A Book Review by Lori Carol Maloy
When She Was Good by Michael Robotham
Genre: Psychological Thriller/Mystery
When She Was Good is the 2nd book in the Cyrus Haven, four-book series. The first book is Good Girl, Bad Girl, published in 2019. (on my list) --the third in the series is Lying Beside You.
And why do I keep picking up the second book in the series when I reach for a thriller read?
This is a mystery. But we must forge ahead!
Cyrus Haven is a forensic psychologist who continues to struggle with his own childhood trauma, and sometimes becomes triggered during his investigations. His life intersected with Evie Cormac in book one and continues in book two.
Story opens with Evie at seventeen, living in a secure children’s home for troubled kids. She has a new identify she hopes will keep her safe and hidden.
Seven years earlier, London special constable, Sacha Hopewell found the abused and hungry child in a run-down house where she had been hiding in a secret room that was hidden behind a shelf-robe. Evie trusted Sacha enough to allow herself to be rescued.
But did Sacha betray her?
Evie feels connected to Cyrus because of their traumas and she wants to trust him. They both have PTSD. Evie is angry and rebellious (who can blame her) and she has built walls, not boundaries around herself—she is aware that the dangerous and powerful men from her past could find her if Cyrus doesn’t stop investigating her past.
Determined to know the whole story and punish those who are responsible, he keeps digging, and puts her new identify at risk.
No Spoilers. So read on.
This novel is a slow burn. Clues are dropped little by little as the plot unfolds but it is still very suspenseful. Evie is a vital witness and can incriminate many powerful people.
There are other interesting characters in the novel, but I won’t talk about them because they link to spoilers. Each makes the book even more interesting and add to the characterization of the main characters.
The story is told in first person present tense, shifting back and forth between Evie’s point-of-view and Cyrus’ point-of-view. Evie and Cyrus also have flashbacks and go from the present into their traumatic pasts as the plot unfolds.
This psychological thriller is also a mystery. It is character driven and a fascinating read as the reader delves into the trauma and the minds of these well-developed characters. Understanding Evie’s and Cyrus’s traumatic past also helps the reader understand why they act and make specific decisions, and therefore, motives and decisions, and desires make complete sense.

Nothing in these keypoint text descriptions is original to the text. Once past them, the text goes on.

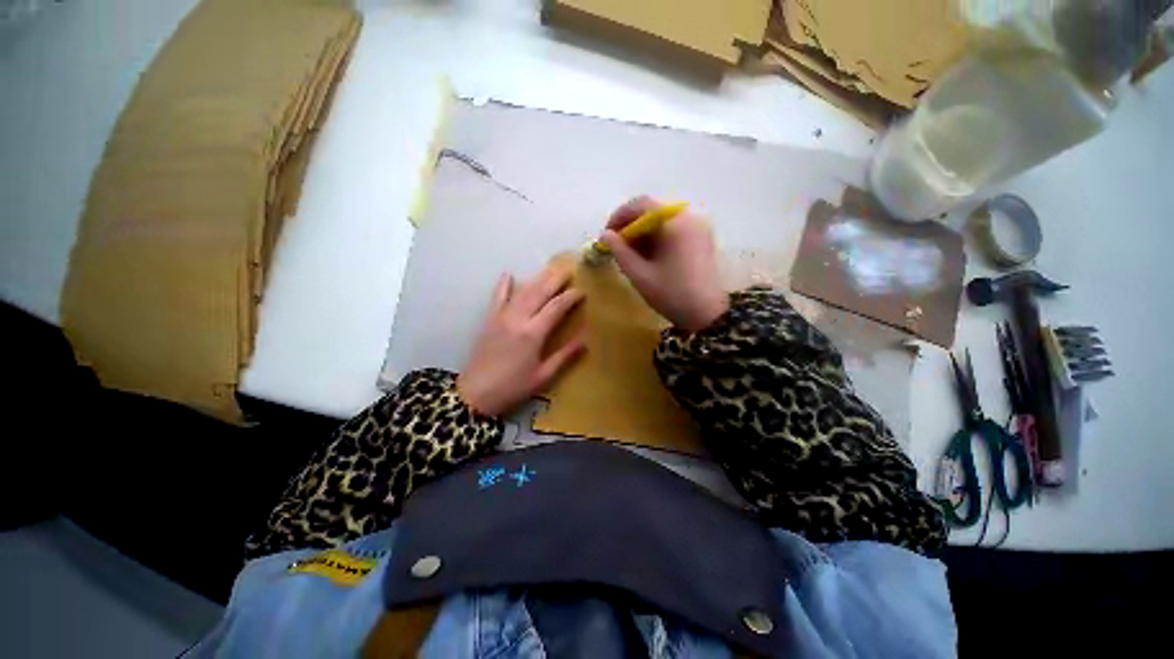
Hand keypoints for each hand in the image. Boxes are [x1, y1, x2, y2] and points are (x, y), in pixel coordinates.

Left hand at [457, 264, 586, 416]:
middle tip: (569, 270)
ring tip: (550, 269)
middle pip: (539, 292)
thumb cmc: (513, 387)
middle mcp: (518, 319)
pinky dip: (503, 285)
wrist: (476, 394)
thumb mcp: (543, 375)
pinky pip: (497, 297)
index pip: (556, 307)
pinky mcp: (489, 319)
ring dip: (537, 278)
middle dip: (555, 279)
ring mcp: (501, 317)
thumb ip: (565, 355)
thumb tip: (585, 339)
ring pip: (522, 291)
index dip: (571, 296)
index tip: (582, 291)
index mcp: (533, 333)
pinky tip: (508, 274)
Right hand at [600, 196, 728, 331]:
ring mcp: (698, 228)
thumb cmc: (671, 294)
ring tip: (630, 254)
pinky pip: (674, 230)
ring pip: (663, 222)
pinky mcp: (701, 240)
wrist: (707, 315)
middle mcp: (689, 218)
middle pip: (654, 211)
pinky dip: (658, 238)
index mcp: (675, 223)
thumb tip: (604, 235)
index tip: (607, 234)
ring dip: (643, 233)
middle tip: (617, 246)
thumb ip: (620, 251)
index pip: (642, 204)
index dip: (620, 216)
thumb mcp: (640, 274)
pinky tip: (649, 256)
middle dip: (631, 226)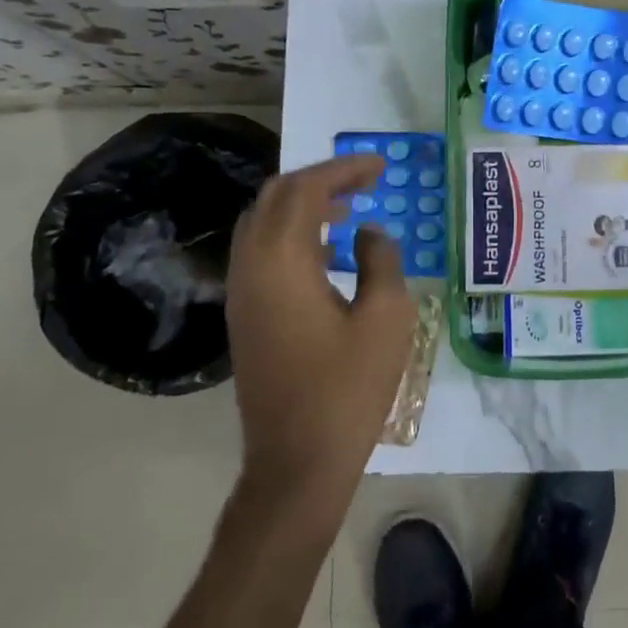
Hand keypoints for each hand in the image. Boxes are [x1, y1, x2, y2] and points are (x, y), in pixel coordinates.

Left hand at [225, 154, 417, 509]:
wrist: (297, 462)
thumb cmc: (348, 389)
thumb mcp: (386, 318)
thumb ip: (381, 259)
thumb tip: (367, 232)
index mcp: (282, 260)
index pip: (306, 189)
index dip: (345, 169)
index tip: (381, 166)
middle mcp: (250, 266)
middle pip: (276, 197)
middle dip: (320, 180)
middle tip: (364, 181)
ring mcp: (241, 292)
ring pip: (264, 223)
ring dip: (304, 206)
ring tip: (350, 210)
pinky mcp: (244, 315)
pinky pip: (262, 253)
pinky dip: (293, 235)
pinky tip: (329, 254)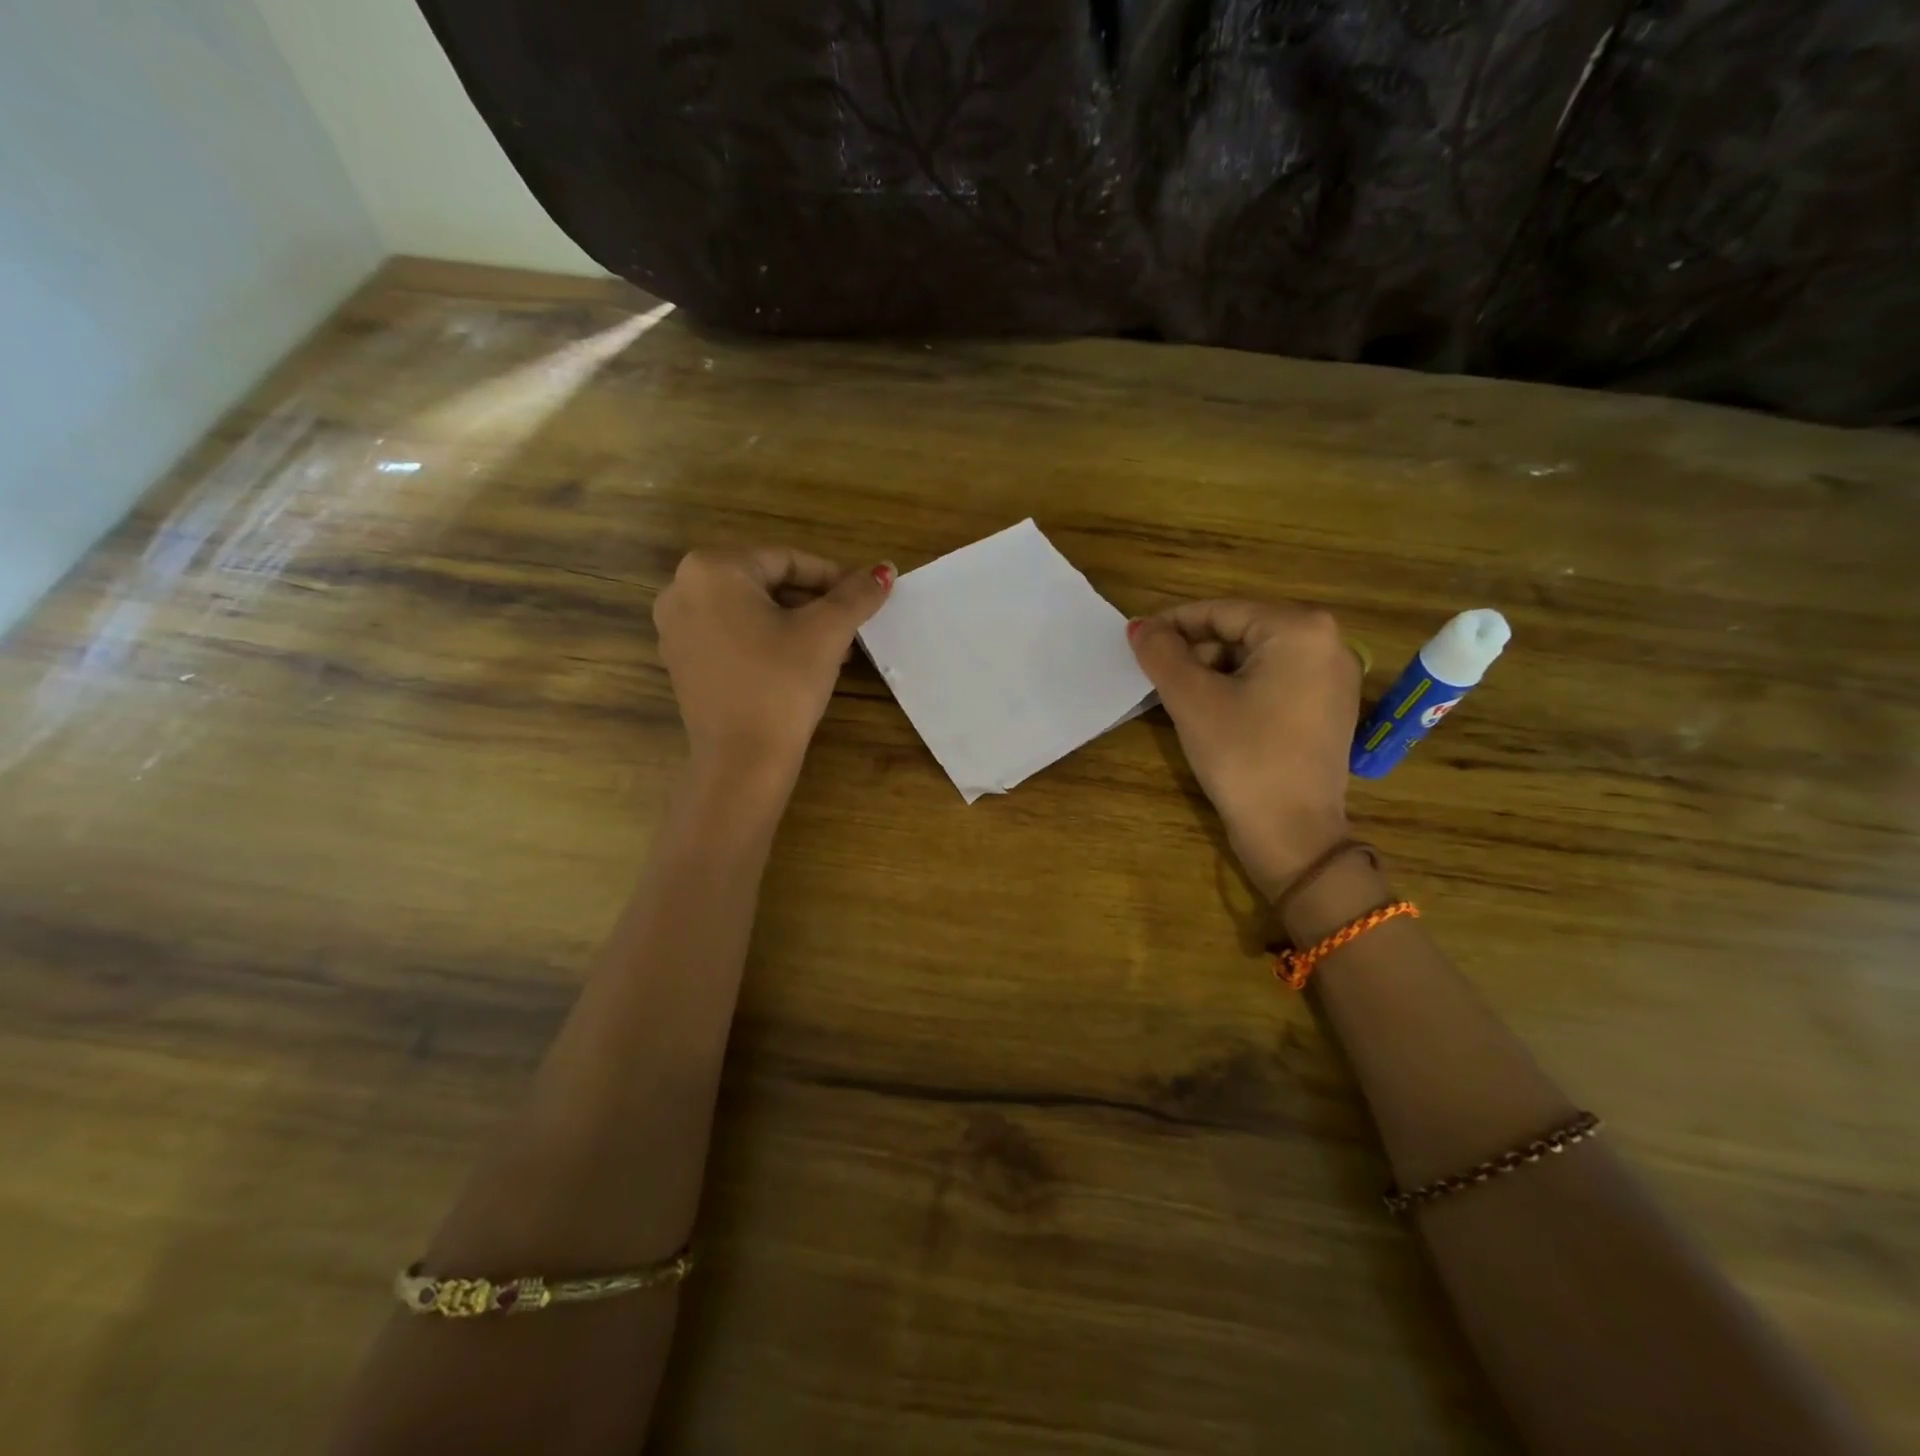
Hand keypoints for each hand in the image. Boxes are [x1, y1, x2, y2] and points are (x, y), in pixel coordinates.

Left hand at [654, 547, 893, 785]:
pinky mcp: (682, 662)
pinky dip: (766, 641)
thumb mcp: (826, 633)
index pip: (787, 560)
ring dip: (795, 623)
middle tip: (851, 626)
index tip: (864, 597)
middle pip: (765, 583)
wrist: (742, 761)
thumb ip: (856, 595)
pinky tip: (800, 665)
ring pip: (749, 611)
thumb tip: (885, 568)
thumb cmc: (782, 684)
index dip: (833, 577)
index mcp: (712, 569)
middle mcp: (682, 589)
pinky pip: (731, 636)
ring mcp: (675, 629)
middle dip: (813, 603)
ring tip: (835, 649)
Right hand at [1128, 600, 1359, 898]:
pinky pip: (1275, 681)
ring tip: (1179, 697)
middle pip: (1241, 632)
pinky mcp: (1330, 708)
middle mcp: (1328, 642)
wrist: (1293, 833)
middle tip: (1156, 676)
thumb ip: (1161, 653)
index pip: (1220, 611)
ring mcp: (1334, 677)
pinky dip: (1239, 689)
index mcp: (1300, 629)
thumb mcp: (1192, 699)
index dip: (1172, 624)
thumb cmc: (1242, 756)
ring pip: (1256, 658)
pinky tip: (1212, 712)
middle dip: (1194, 651)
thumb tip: (1138, 626)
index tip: (1135, 640)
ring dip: (1213, 671)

Issues with trauma and trust are well written and the characters quite believable.
There is some profanity, and because of the nature of Evie’s abuse, there should be a spoiler alert for people who have had childhood sexual abuse. These accounts are not graphically written but only implied and not detailed. And yet, with any psychological thriller, trauma is usually a key to plot and twists and these types of themes should be expected in this genre.
I read this well-written novel very quickly. Though I don’t care for books written in the present tense, I was able to easily forget this aspect as I became lost in the story.
Sacha shows up at Cyrus' door ready to talk, and he shares his meal of Butter Chicken, Mixed Vegetable Korma, Pilau Rice, Chapati, and Raita. I wanted to share these wonderful & tasty Indian recipes with you. Click the links to enjoy them.
Robotham was born in 1960. He is Australian and before he began publishing his own novels, he was a ghost writer. He is now a crime-thriller writer who has come into his own. He writes what he loves to read.
Now, that’s just smart.
He has also won the CWA Gold Dagger award for best novel. Twice he has been shortlisted for the Edgar Award for best novel.
Michael’s characters seem so real—they made me feel, and isn’t that what great writing is all about? This is why I read, and it is why I love to write.
I want to feel something.
So, yes! In doing this book review of When She Was Good, found that Michael Robotham can definitely write.
For Robotham’s amazing writing, his story, and his characterizations, I give this novel a knives-up.